**TEXTO**
╭──
Mayo de 2009. Jim Jarmusch estrena en Norteamérica su nueva película, ‘Los límites del control’, y servidor, que anda por allí haciendo no viene al cuento qué, sugiere a sus amigos canadienses que vayan con él a ver el filme puesto que está rodado en el barrio madrileño en el que vive. El mismo vecindario del que les lleva hablando maravillas unos meses. En la misma plaza por la que varios días vio pasear a una enigmática rubia con sombrero vaquero para luego darse cabezazos en la pared por no haber reconocido, teniéndola tan cerca, a Tilda Swinton. Desde luego que aquello, más que una película, se había convertido en algo así como una cuestión de orgullo personal.
Pero todos sabemos que el cine siempre refleja fielmente los ambientes en los que transcurre la acción. Así que cuando es la cara más sucia de Madrid la única que sale en pantalla, cuando para el director todas las esquinas parecen oler a orines de la noche anterior, y todas las paredes son una única piel de carteles semi arrancados tatuada con feas firmas, la decepción hace, irremediablemente, su aparición. Y te cabreas, y te indignas, y aseguras que no te ha gustado nada la película aunque no puedes determinar qué porcentaje de decepción corresponde al retrato de Madrid y cuánto al esnobismo de un autor que, cuando quiere, sabe tomarnos el pelo como quiere. Otra estafa de arte y ensayo con el arte siempre por delante, como debe ser.
╰──
**CONSIGNA**
Indica si cada afirmación concuerda con el texto sobre la película de Jarmusch y justifica tu respuesta (sí o no) con las palabras del texto que lo deciden, citadas literalmente. (a) La película se estrenó en Norteamérica en mayo de 2009. (b) Quien escribe reconoció de inmediato a Tilda Swinton en la plaza. (c) En pantalla aparece sobre todo la cara más limpia de Madrid.

**DATOS PROPORCIONADOS**
╭──
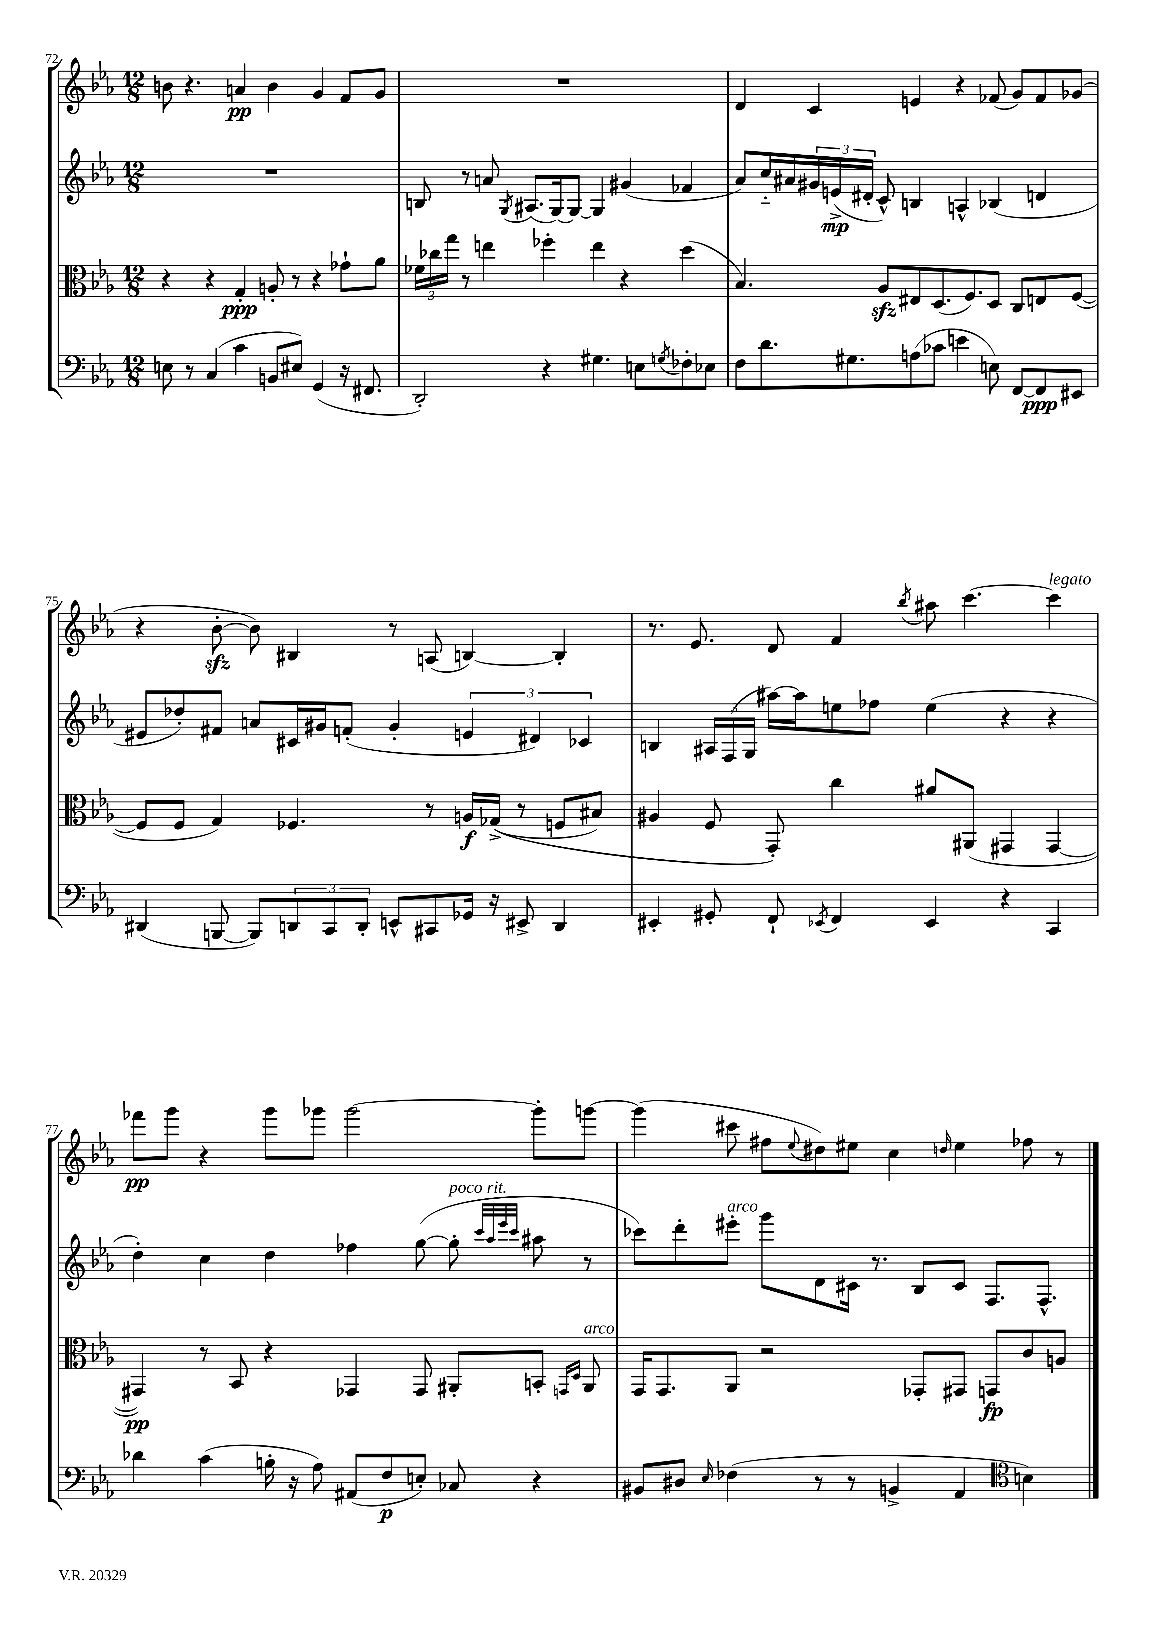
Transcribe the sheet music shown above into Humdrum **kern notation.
╰──
╭──
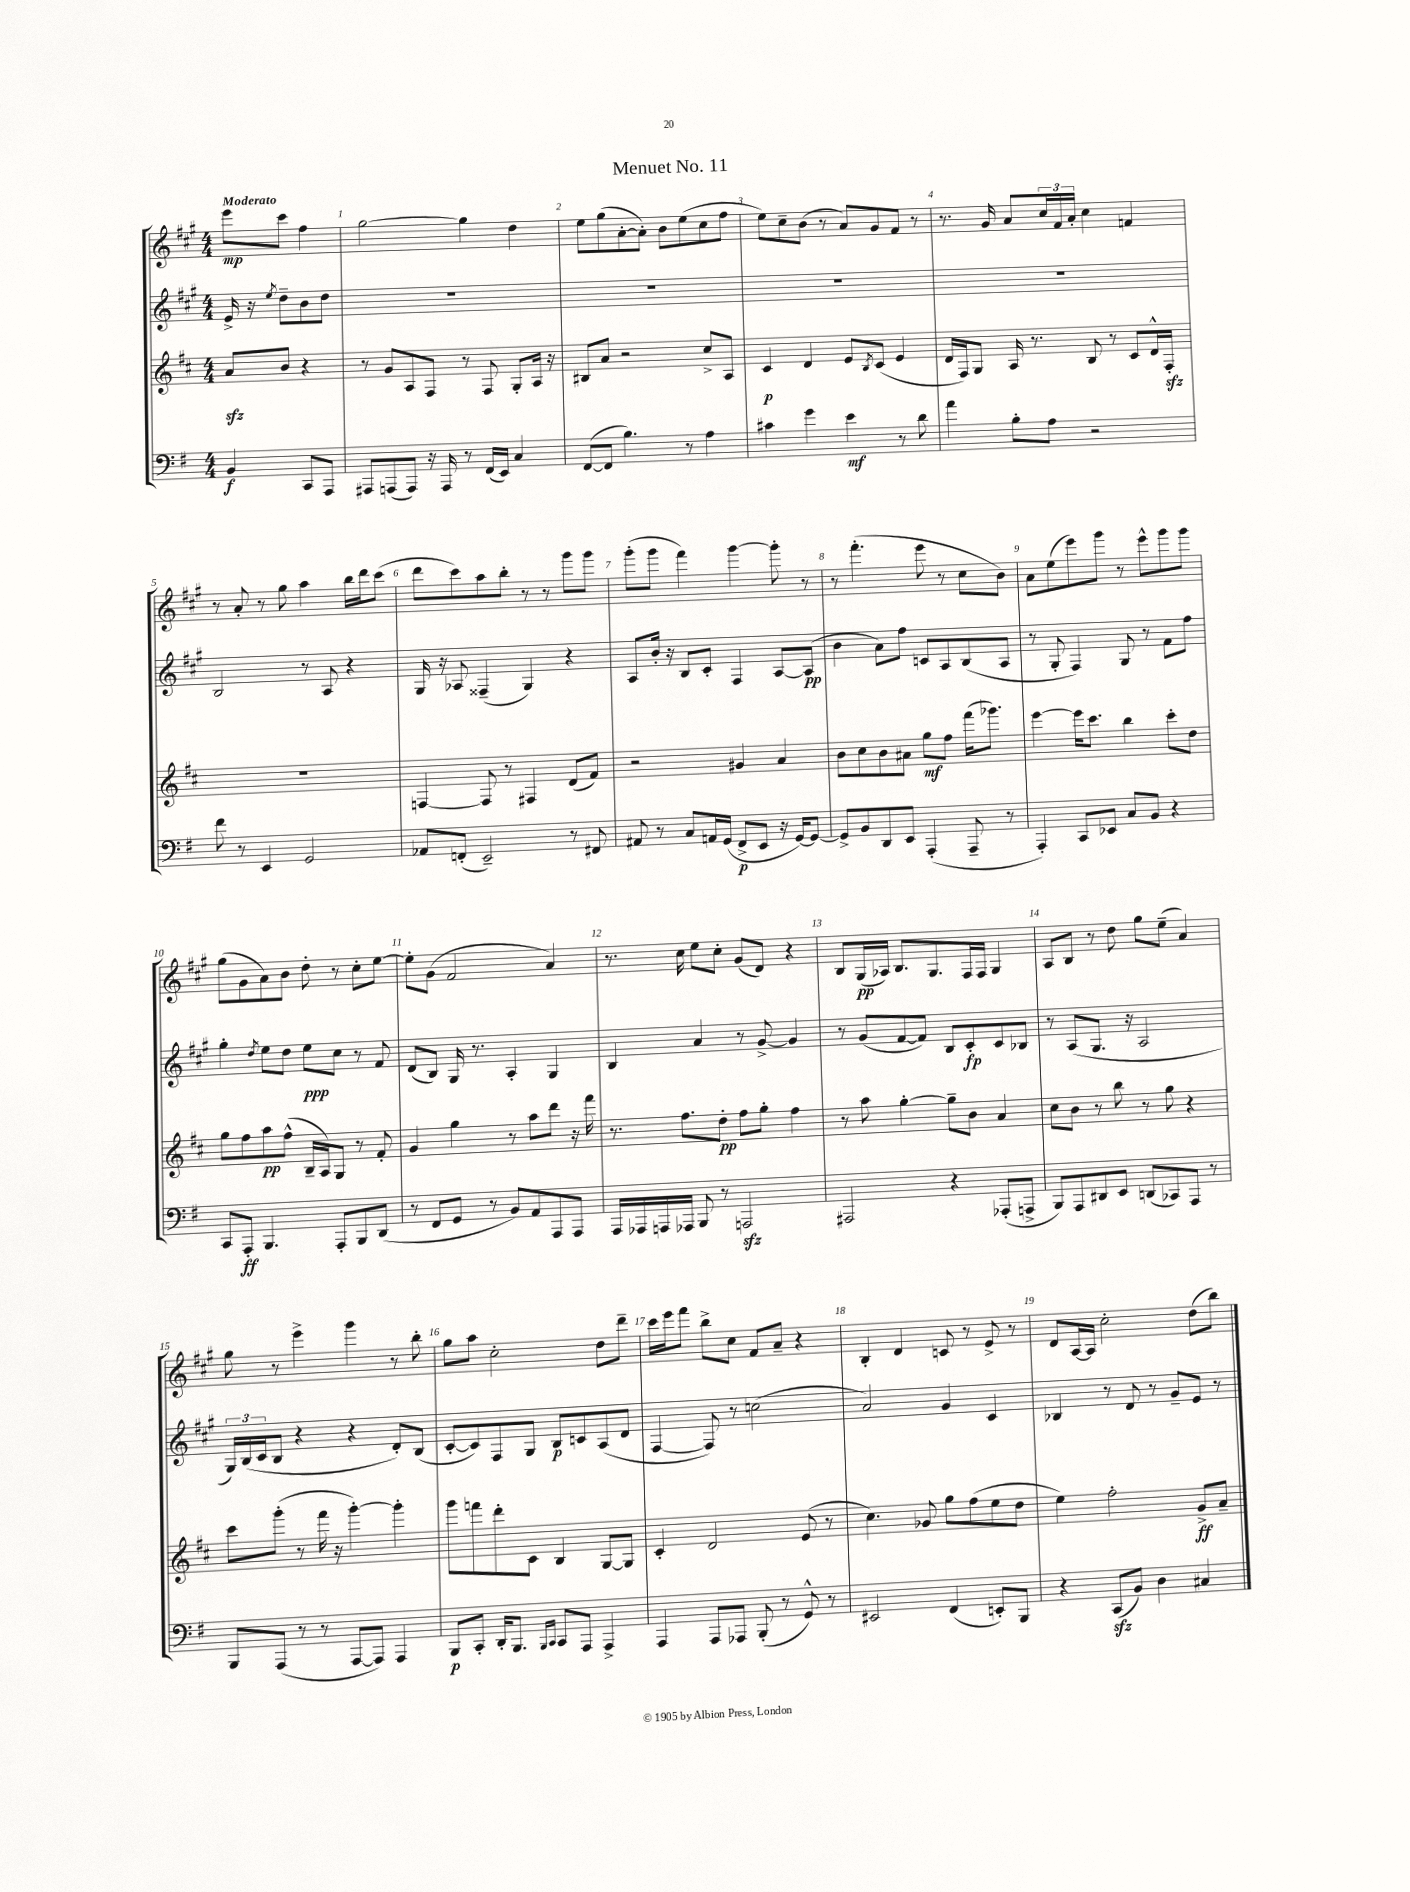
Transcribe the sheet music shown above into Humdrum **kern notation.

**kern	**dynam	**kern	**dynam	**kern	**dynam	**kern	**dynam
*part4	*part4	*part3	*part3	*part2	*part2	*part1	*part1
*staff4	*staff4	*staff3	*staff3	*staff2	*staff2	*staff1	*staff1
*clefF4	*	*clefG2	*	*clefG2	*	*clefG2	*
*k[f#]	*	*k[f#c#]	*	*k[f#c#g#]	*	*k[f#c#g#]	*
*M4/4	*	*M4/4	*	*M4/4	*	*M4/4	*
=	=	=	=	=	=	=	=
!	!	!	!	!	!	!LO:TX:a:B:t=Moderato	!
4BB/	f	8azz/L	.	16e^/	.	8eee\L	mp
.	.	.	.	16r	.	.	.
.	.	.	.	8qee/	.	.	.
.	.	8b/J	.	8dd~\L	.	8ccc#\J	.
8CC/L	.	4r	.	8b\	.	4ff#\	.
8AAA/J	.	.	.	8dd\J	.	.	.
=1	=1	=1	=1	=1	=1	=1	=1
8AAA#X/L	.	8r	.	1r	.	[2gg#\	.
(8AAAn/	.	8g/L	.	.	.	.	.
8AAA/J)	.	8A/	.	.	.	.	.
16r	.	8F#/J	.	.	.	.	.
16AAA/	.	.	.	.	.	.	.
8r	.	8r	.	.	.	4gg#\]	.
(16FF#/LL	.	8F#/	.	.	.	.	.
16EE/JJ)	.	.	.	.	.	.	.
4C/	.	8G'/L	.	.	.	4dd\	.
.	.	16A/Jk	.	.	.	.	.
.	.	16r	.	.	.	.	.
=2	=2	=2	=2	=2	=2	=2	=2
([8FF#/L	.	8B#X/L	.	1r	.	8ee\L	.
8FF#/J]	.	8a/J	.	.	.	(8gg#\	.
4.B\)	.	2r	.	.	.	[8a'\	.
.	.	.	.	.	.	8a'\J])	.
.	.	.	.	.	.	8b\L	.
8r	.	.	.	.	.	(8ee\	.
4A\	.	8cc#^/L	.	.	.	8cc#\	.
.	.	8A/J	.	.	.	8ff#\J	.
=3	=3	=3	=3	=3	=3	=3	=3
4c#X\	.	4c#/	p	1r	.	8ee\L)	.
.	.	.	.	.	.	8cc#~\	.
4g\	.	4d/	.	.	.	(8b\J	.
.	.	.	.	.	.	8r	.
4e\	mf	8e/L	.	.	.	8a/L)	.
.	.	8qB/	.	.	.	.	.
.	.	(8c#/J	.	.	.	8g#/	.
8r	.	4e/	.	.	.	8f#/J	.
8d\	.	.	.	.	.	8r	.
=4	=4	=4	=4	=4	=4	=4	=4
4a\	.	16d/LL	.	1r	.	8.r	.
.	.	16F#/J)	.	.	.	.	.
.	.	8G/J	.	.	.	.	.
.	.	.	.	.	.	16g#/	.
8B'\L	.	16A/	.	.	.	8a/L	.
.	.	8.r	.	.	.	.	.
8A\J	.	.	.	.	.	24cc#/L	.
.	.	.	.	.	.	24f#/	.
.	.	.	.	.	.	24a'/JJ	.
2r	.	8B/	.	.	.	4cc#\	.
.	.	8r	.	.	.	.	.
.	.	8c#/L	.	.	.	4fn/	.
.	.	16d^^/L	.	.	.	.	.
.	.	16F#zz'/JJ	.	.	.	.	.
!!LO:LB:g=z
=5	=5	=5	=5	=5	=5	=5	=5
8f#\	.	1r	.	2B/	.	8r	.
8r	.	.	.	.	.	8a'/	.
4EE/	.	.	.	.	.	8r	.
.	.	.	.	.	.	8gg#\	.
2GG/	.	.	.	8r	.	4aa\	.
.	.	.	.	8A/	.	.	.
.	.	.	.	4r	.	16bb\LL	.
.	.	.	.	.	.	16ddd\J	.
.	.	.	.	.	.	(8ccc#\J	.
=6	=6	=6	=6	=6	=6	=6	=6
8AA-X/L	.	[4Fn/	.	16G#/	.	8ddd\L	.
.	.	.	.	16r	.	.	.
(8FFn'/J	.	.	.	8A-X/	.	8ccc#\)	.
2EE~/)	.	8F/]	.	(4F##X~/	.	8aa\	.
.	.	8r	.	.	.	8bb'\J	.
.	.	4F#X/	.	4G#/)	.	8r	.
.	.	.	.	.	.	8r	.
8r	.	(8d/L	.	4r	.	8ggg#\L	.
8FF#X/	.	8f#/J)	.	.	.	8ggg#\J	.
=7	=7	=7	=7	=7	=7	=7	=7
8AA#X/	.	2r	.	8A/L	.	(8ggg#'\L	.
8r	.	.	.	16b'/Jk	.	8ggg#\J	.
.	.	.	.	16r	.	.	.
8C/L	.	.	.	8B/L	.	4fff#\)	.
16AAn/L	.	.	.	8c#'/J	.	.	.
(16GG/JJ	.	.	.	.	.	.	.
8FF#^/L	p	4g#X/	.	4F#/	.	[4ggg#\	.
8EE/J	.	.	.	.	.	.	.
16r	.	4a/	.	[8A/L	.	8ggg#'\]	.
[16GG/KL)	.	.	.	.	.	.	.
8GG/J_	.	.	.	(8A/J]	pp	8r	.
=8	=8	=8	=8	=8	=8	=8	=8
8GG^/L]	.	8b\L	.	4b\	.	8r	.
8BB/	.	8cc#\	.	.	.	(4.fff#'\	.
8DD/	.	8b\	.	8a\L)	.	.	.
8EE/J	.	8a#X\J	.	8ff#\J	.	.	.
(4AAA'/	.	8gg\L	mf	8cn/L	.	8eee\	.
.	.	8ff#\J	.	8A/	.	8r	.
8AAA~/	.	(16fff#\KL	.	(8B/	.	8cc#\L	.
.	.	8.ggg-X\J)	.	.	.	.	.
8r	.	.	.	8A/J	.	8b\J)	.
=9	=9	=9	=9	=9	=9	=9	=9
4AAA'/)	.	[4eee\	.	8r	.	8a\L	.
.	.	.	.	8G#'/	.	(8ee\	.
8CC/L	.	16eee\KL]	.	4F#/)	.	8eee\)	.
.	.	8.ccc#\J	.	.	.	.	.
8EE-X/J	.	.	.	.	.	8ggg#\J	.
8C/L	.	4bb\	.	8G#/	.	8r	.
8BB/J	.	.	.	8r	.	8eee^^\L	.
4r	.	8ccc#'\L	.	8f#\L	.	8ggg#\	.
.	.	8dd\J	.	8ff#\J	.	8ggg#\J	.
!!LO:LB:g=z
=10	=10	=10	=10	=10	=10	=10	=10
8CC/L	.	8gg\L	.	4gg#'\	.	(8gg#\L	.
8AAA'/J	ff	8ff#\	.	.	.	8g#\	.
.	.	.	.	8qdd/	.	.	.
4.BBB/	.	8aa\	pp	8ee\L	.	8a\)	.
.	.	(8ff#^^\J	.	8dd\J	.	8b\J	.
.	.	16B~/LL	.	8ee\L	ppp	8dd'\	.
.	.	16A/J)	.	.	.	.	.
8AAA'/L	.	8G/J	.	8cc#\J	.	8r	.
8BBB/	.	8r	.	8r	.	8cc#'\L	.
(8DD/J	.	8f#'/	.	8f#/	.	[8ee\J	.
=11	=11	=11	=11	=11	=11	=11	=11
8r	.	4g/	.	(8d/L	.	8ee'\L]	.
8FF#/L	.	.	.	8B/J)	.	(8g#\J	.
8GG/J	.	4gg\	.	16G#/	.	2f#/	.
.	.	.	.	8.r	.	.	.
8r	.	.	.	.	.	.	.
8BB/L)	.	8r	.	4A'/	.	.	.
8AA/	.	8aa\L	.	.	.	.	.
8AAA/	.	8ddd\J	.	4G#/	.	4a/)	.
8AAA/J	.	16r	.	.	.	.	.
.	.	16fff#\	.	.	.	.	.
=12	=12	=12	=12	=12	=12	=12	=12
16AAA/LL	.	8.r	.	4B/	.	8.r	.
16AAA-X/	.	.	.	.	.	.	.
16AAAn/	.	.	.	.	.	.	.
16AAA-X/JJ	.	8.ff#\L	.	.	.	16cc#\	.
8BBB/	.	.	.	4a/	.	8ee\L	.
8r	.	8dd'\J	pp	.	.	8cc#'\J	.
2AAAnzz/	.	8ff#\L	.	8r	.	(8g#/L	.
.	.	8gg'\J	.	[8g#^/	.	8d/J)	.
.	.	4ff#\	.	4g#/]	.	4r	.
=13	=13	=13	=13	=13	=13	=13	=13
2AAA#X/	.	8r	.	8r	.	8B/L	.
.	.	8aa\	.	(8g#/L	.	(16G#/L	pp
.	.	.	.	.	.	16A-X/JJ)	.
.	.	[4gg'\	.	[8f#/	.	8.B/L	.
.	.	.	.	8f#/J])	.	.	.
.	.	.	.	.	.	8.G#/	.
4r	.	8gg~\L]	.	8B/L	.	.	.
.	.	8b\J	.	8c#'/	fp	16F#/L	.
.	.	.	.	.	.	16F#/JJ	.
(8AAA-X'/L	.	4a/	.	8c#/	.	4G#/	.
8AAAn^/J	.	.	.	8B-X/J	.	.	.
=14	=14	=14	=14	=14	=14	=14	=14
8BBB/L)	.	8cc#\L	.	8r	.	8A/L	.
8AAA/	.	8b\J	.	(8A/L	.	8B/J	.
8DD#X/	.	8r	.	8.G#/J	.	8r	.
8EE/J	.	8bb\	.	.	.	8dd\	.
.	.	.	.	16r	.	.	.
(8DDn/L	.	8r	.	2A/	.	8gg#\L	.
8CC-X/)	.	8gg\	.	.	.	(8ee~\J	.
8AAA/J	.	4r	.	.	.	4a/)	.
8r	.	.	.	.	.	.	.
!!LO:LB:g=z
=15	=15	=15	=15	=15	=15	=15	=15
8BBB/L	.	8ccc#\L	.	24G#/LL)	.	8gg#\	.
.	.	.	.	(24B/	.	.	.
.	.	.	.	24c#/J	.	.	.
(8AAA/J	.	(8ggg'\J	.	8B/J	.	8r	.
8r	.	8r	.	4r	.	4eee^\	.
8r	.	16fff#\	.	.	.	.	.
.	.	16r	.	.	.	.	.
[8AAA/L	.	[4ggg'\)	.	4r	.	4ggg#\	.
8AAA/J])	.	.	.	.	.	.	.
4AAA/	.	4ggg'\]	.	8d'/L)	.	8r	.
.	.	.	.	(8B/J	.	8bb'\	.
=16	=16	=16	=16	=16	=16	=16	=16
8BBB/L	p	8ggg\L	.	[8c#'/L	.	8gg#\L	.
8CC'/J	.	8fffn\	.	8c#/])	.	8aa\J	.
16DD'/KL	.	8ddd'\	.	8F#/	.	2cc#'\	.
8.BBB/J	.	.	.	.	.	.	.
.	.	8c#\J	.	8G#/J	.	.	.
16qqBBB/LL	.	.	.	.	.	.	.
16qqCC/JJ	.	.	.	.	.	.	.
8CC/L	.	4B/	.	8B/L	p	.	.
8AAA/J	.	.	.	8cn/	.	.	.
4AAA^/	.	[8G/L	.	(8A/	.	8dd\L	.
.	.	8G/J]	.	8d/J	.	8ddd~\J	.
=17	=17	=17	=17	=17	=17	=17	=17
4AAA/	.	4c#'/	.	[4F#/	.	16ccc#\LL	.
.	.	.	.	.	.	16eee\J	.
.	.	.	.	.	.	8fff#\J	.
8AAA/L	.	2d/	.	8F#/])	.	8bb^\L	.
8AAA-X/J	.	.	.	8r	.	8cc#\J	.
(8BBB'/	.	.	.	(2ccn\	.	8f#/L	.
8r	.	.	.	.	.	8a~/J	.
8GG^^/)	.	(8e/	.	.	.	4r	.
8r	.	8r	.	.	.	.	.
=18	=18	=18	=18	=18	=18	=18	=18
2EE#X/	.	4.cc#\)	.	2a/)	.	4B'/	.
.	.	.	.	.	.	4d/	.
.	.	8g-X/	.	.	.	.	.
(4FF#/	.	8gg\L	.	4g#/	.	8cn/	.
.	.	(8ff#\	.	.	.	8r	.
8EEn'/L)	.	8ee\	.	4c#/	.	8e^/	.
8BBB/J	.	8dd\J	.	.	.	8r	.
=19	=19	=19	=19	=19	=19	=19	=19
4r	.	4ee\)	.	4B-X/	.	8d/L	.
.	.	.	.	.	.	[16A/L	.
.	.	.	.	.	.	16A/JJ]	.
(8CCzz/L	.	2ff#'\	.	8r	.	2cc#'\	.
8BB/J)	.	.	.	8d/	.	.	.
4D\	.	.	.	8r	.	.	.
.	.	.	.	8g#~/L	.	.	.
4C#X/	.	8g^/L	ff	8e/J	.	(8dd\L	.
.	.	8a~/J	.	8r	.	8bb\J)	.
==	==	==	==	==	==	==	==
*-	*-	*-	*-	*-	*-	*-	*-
╰──
**RESPUESTA**
(a) Sí: «Mayo de 2009. Jim Jarmusch estrena en Norteamérica su nueva película».
(b) No: «darse cabezazos en la pared por no haber reconocido, teniéndola tan cerca, a Tilda Swinton».
(c) No: «es la cara más sucia de Madrid la única que sale en pantalla».